And so, no doubt, it had been. The very burlesque had grown from the way in which his young imagination had been moved by Scott's romance. He had felt from the time of those happy half-holidays in which he had been lucky enough to get hold of the novel, that according to all laws of poetic justice, Rebecca, as being the more beautiful and the more interesting of the heroines, was entitled to the possession of the hero. We have all of us felt the same. But to him had been present at the same time all that is ludicrous in our ideas of middle-age chivalry; the absurdity of its recorded deeds, the blood-thirstiness of its recreations, the selfishness of its men, the falseness of its honour, the cringing of its loyalty, the tyranny of its princes. And so there came forth Rebecca and Rowena, all broad fun from beginning to end, but never without a purpose,—the best burlesque, as I think, in our language.
FOOTNOTES:
[5] I doubt that Thackeray did not write the Latin epitaph, but I hardly dare suggest the name of any author. The "vixit avidus" is quite worthy of Thackeray; but had he tried his hand at such mode of expression he would have done more of it. I should like to know whether he had been in company with Father Prout at the time.
[6] There is something almost illnatured in his treatment of Rowena, who is very false in her declarations of love;—and it is to be feared that by Rowena, the author intends the normal married lady of English society.
CHAPTER VII.
THACKERAY'S LECTURES.
In speaking of Thackeray's life I have said why and how it was that he took upon himself to lecture, and have also told the reader that he was altogether successful in carrying out the views proposed to himself. Of his peculiar manner of lecturing I have said but little, never having heard him. "He pounded along,—very clearly," I have been told; from which I surmise that there was no special grace of eloquence, but that he was always audible. I cannot imagine that he should have been ever eloquent. He could not have taken the trouble necessary with his voice, with his cadences, or with his outward appearance. I imagine that they who seem so naturally to fall into the proprieties of elocution have generally taken a great deal of trouble beyond that which the mere finding of their words has cost them. It is clearly to the matter of what he then gave the world, and not to the manner, that we must look for what interest is to be found in the lectures.

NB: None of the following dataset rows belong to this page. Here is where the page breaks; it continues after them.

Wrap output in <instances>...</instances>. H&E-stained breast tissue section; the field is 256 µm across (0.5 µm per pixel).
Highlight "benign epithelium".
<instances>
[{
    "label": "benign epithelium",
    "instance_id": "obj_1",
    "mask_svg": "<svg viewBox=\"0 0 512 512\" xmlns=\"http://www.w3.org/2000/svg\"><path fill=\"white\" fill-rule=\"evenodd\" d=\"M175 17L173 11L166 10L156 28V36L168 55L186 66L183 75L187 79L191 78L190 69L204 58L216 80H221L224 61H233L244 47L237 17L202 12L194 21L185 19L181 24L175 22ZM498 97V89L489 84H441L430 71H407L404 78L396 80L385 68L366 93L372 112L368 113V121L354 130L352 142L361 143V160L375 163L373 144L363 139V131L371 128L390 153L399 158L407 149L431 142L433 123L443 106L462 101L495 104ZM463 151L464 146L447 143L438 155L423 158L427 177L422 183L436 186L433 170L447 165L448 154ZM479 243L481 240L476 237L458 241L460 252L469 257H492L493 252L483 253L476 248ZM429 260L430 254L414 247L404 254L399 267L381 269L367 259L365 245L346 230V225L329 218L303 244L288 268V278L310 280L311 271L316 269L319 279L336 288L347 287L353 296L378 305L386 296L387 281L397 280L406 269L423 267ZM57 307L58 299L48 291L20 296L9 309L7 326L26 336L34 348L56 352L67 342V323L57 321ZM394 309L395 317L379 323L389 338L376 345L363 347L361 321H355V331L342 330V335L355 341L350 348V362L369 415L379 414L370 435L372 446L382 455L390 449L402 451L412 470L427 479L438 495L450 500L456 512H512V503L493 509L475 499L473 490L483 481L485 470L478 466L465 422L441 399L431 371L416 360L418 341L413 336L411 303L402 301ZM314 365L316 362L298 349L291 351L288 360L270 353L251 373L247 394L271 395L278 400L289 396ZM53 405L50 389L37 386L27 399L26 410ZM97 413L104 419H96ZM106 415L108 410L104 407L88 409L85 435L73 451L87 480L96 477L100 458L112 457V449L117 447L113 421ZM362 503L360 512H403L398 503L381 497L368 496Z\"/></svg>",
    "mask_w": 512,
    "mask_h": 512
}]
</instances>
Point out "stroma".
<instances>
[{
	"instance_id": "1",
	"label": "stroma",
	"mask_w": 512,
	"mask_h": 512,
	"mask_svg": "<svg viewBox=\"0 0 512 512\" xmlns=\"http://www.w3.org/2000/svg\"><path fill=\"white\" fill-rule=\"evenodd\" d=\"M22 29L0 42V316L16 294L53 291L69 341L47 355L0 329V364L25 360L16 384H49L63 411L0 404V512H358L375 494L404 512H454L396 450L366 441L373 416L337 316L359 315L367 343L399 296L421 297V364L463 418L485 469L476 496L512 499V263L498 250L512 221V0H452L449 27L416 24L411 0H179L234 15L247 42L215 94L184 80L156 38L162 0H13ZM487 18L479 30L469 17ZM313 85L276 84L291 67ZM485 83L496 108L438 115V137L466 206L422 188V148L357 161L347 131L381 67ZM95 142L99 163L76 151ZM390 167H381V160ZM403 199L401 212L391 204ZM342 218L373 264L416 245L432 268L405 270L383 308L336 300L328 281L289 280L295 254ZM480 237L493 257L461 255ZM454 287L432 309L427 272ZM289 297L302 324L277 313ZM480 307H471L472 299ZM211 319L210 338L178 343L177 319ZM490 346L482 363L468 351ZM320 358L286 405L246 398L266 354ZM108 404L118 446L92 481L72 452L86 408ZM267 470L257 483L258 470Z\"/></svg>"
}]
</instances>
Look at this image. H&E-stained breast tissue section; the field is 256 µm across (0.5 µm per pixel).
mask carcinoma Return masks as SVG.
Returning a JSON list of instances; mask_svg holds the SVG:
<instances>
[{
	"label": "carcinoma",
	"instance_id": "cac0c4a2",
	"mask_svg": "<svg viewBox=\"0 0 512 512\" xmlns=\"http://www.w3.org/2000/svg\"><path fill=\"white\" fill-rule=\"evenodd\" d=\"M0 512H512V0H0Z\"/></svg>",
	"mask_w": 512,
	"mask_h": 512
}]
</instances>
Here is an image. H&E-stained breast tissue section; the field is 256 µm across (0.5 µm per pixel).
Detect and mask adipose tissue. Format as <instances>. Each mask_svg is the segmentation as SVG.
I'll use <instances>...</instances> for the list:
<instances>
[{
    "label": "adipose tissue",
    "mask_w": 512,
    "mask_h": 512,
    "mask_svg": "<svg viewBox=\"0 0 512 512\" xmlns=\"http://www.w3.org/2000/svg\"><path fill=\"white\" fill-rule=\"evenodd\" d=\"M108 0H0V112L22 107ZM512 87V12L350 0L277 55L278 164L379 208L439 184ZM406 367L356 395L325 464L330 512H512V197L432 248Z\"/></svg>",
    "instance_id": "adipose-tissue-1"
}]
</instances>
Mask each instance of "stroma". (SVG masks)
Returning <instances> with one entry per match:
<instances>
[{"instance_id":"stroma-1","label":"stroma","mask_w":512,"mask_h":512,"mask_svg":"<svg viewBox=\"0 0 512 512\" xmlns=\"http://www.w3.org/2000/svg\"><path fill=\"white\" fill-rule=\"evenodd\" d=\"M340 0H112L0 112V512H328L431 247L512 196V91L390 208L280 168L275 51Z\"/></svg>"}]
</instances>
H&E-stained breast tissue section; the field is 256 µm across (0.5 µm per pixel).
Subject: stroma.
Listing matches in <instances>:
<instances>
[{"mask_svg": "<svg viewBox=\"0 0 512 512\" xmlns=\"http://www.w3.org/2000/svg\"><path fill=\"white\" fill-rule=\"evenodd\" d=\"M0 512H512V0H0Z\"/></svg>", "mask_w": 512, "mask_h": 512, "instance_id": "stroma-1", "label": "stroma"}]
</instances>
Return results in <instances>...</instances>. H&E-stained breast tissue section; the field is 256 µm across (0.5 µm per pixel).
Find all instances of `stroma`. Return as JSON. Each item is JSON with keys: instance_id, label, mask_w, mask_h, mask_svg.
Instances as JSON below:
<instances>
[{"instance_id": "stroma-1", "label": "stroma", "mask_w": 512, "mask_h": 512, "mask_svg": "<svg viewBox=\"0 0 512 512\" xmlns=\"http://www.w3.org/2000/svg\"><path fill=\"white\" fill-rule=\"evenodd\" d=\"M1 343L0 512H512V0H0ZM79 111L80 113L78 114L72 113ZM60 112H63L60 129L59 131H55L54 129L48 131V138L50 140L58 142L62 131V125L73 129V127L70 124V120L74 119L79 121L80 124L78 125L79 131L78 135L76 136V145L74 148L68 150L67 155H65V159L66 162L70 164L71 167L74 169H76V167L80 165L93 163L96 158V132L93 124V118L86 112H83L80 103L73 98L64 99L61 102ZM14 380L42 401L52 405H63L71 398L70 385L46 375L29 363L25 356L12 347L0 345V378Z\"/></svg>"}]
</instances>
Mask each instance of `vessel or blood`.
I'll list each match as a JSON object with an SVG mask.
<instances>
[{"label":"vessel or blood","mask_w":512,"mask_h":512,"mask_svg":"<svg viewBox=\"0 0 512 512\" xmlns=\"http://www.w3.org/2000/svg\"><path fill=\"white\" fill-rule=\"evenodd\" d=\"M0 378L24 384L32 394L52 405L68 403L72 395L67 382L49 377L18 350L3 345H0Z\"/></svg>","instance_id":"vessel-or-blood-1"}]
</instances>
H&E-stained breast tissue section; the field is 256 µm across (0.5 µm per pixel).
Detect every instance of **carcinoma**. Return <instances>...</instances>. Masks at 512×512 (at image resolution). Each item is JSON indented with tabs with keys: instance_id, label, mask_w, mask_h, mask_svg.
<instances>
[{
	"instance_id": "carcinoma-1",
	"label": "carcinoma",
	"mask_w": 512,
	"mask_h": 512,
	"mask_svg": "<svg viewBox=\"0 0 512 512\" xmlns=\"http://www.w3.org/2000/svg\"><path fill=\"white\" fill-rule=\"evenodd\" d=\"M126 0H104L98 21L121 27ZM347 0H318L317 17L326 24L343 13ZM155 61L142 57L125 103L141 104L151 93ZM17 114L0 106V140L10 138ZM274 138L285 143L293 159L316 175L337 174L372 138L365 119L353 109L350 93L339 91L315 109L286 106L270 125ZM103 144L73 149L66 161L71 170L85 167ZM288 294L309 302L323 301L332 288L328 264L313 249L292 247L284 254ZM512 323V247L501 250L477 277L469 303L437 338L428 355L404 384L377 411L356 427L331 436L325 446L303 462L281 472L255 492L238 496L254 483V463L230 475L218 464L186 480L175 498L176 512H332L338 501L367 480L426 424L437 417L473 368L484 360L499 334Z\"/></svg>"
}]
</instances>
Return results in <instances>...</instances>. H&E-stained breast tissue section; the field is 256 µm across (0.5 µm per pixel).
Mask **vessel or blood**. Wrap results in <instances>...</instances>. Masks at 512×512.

Those on The English Humorists were given first. The second set was on The Four Georges. In the volume now before us The Georges are printed first, and the whole is produced simply as a part of Thackeray's literary work. Looked at, however, in that light the merit of the two sets of biographical essays is very different. In the one we have all the anecdotes which could be brought together respecting four of our kings,—who as men were not peculiar, though their reigns were, and will always be, famous, because the country during the period was increasing greatly in prosperity and was ever strengthening the hold it had upon its liberties. In the other set the lecturer was a man of letters dealing with men of letters, and himself a prince among humorists is dealing with the humorists of his own country and language. One could not imagine a better subject for such discourses from Thackeray's mouth than the latter. The former was not, I think, so good.